We are exceedingly grateful for the cooperation, trust, and patience of all those (both named and unnamed) who spoke with us—in more than a few cases, a dozen times or more. Their participation in this project was an act of faith, and their insight has been invaluable.
• • •
This book was made possible through the support of Fortune magazine. The idea for it took hold shortly after Enron filed for bankruptcy, when we realized that there was an extraordinary and compelling business narrative in the company’s collapse and that we wanted to tell that story. We also realized something else: piecing together the fall of Enron was going to be an unusually challenging reporting task. For the reasons discussed above, many of the principals were hardly in a position to talk publicly about their experience. Enron’s financial machinations were also complicated, requiring considerable time and effort to understand—and then to explain.
What made our work manageable was the active involvement of Joseph Nocera, editorial director for the magazine. He served as impresario for this project, guiding us as we did our reporting, then acting as editor extraordinaire once we started writing. He is a true partner in the creation of this book. We are grateful to his wife, Julie Rose, too, who lived through the challenging times of this endeavor along with the rest of us.
Rik Kirkland, Fortune’s managing editor, allowed us to dedicate a year and a half to this project and never wavered from his strong and vocal support. Jeff Birnbaum tapped into his wealth of Washington sources, landing key interviews and pulling together the Washington angles to the Enron story. Colleagues Carol Loomis, Carrie Welch, Laury Frieber, Pattie Sellers, Tim Smith, David Rynecki, David Kirkpatrick, and John Helyar were generous with their advice and wisdom. Brian O’Reilly shared the extensive interviews he conducted with Enron executives for his story, “The Power Merchants,” published in Fortune’s April 17, 2000, issue.
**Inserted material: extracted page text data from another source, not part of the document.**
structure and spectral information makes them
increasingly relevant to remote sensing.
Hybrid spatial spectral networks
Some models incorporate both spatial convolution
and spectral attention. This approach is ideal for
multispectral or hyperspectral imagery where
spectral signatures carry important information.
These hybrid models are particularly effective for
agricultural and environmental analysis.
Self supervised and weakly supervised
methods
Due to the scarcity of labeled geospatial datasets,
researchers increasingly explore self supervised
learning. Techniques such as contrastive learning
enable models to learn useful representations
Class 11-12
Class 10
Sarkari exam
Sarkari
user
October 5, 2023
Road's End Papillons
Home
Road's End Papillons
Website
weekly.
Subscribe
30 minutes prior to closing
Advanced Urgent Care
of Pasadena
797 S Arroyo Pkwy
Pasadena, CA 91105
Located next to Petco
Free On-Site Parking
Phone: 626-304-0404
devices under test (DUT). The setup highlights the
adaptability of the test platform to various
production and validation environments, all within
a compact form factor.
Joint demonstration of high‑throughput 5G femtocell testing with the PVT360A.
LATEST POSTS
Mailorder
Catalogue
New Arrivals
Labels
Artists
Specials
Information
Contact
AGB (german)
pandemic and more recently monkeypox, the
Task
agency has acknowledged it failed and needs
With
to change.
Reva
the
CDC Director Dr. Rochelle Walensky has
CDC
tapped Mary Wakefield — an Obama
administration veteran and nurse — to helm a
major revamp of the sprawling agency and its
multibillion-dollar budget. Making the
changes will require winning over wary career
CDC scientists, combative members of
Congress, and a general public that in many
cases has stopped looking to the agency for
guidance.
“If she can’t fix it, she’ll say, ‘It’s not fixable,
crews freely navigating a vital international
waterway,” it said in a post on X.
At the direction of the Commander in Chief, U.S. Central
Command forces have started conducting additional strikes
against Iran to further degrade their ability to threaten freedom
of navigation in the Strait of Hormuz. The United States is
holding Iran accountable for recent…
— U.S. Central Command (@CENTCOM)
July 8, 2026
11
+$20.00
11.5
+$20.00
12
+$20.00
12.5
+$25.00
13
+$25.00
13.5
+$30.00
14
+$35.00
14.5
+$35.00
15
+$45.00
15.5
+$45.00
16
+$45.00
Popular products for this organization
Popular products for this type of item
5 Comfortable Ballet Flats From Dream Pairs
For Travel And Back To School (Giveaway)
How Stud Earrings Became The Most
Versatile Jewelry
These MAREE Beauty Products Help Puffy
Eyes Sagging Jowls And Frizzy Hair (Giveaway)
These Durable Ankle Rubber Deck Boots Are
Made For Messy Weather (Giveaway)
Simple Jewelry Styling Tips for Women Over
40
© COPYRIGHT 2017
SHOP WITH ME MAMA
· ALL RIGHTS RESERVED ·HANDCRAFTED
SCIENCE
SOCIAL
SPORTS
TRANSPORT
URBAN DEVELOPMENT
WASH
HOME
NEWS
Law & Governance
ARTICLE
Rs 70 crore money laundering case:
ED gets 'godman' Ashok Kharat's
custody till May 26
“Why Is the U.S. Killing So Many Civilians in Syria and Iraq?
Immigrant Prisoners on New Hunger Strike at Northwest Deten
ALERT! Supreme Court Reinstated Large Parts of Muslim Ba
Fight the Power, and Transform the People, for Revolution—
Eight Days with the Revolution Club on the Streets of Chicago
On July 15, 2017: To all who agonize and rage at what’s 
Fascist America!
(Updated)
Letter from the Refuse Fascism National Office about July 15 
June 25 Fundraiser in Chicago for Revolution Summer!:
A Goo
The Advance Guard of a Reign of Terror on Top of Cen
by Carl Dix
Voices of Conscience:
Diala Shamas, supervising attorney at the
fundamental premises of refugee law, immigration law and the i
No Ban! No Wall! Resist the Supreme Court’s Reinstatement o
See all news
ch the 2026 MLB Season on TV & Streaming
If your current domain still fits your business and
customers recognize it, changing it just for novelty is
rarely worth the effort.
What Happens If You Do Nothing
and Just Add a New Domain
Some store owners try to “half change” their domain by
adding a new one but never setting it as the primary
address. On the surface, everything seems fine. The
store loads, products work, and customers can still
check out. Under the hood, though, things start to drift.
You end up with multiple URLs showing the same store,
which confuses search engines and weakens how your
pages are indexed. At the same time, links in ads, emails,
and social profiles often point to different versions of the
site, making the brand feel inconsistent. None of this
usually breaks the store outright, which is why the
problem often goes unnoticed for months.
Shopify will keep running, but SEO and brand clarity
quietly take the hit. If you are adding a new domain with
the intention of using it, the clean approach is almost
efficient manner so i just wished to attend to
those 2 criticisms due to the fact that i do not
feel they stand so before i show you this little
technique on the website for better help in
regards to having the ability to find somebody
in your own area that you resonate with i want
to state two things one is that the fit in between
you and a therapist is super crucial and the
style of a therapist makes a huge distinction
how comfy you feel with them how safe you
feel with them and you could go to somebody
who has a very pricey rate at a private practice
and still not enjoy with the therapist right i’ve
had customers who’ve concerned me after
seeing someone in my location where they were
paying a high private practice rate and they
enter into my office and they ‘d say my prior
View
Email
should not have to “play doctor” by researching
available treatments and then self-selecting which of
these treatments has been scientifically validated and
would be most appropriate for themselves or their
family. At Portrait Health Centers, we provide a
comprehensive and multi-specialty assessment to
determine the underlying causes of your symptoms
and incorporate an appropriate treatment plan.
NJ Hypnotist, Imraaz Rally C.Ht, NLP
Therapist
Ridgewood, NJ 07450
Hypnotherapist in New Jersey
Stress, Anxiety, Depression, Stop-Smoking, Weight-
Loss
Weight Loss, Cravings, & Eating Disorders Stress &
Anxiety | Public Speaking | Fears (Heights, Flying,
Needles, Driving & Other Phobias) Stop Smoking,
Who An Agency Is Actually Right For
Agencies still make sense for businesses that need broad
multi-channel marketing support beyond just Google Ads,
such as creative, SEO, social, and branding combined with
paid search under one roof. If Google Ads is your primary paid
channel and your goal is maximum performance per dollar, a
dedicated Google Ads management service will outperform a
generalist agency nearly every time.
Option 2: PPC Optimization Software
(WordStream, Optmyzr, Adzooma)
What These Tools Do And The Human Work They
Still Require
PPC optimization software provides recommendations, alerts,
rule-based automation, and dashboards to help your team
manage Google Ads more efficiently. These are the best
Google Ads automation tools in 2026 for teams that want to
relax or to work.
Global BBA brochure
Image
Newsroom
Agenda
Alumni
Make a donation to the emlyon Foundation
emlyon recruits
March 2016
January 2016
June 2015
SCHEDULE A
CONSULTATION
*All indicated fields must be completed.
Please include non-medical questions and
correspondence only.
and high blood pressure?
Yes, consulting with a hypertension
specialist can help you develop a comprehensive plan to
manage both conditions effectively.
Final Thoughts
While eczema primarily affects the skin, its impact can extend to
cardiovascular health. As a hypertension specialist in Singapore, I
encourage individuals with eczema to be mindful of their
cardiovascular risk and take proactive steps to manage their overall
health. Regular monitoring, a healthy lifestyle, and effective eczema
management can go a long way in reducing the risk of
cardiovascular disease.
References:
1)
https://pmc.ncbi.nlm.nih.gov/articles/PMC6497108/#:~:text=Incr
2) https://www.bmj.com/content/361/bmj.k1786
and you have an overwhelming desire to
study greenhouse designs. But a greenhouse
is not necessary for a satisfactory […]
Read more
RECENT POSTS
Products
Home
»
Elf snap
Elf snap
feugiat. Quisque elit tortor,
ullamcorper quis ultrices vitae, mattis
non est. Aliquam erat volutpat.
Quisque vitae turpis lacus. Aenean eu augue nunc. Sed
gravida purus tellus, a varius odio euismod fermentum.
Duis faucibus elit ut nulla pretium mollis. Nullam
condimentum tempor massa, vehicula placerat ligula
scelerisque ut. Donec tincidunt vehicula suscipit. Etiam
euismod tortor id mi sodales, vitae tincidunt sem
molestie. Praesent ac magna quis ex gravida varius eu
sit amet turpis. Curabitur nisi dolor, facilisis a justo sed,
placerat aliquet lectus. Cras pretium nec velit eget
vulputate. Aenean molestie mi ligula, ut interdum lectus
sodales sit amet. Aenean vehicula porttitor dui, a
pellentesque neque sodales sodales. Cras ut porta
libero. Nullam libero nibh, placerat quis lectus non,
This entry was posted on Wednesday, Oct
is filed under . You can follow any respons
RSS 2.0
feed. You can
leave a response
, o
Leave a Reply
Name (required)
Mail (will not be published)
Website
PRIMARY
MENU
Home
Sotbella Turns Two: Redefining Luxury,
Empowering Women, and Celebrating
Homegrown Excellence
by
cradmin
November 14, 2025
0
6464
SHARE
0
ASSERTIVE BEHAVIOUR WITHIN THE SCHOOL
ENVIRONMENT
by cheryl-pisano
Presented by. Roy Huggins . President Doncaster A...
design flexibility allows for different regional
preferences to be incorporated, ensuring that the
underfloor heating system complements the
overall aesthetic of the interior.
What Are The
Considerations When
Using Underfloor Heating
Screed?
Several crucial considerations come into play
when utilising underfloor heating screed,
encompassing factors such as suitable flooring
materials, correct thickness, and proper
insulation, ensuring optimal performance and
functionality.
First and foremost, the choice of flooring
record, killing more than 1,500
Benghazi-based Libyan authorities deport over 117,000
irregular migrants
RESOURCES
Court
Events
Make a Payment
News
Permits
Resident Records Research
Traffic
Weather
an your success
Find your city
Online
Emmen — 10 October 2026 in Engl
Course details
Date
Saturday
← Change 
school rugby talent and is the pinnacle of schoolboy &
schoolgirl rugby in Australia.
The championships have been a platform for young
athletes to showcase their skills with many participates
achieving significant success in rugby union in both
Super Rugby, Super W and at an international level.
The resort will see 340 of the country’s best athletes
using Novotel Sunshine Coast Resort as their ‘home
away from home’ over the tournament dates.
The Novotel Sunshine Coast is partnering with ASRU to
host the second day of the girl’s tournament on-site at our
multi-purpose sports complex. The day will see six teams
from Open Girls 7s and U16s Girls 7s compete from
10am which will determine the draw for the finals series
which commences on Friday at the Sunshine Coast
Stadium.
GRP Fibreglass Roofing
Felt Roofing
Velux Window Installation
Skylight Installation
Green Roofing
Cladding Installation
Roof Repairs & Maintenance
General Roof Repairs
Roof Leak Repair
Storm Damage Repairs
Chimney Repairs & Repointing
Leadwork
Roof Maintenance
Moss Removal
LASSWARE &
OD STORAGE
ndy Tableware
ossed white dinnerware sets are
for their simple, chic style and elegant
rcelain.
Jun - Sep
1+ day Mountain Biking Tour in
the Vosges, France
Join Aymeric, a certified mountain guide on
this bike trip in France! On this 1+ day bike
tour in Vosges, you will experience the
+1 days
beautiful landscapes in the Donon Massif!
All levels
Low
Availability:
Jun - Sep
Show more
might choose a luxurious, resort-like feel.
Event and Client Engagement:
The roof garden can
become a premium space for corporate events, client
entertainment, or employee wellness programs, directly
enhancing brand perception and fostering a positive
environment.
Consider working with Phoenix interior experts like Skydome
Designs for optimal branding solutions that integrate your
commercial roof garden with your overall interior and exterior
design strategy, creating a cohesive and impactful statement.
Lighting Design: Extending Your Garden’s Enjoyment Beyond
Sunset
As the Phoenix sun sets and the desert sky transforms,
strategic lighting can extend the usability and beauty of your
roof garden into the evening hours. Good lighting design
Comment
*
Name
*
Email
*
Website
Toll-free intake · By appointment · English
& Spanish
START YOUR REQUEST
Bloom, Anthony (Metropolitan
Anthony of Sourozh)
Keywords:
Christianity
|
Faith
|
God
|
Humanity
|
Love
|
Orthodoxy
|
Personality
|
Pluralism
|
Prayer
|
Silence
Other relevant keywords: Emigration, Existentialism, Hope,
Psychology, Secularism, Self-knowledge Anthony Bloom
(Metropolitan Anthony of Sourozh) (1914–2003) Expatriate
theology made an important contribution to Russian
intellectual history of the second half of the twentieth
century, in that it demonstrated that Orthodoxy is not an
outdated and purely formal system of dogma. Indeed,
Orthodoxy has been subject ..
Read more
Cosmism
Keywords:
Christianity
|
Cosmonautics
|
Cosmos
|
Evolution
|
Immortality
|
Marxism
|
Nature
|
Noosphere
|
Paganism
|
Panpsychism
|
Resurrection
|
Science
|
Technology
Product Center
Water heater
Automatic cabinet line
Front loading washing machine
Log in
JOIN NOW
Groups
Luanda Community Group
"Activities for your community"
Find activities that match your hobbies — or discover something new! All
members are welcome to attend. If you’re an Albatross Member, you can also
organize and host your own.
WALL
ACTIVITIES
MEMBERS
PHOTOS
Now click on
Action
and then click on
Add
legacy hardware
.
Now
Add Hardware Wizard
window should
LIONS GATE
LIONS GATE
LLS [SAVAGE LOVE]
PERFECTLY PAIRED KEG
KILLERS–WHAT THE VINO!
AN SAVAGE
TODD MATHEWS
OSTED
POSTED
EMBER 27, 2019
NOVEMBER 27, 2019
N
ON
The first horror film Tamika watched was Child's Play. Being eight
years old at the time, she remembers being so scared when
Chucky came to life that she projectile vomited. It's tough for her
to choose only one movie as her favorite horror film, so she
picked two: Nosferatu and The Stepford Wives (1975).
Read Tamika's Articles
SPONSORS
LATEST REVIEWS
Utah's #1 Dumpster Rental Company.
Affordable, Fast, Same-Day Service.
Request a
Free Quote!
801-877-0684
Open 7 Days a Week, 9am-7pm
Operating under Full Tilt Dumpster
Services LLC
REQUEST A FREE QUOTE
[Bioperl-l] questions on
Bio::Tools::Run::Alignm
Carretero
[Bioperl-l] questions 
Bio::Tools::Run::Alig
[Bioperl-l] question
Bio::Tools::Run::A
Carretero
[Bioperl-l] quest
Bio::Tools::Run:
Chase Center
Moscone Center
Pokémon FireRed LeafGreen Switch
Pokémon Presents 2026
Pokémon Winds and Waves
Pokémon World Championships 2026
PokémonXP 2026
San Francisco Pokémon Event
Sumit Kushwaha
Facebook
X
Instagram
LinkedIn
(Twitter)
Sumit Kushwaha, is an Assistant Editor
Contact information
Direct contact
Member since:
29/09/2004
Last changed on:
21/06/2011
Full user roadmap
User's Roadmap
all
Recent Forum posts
We received valuable reporting aid from former Fortune reporter Suzanne Koudsi. The Time Inc. Business Research Center, especially Doris Burke and Patricia Neering, provided fabulous research help. Arlene Lewis Bascom kept track of the book’s finances. Alix Colow pulled together the photos. Former Assistant Managing Editor James Impoco edited the original Enron story in Fortune written by coauthor McLean and was there with an encouraging word when we most needed it. Time Inc. editor in chief Norman Pearlstine and editorial director John Huey gave their blessing to this project. We hope the result justifies so much faith in us from so many.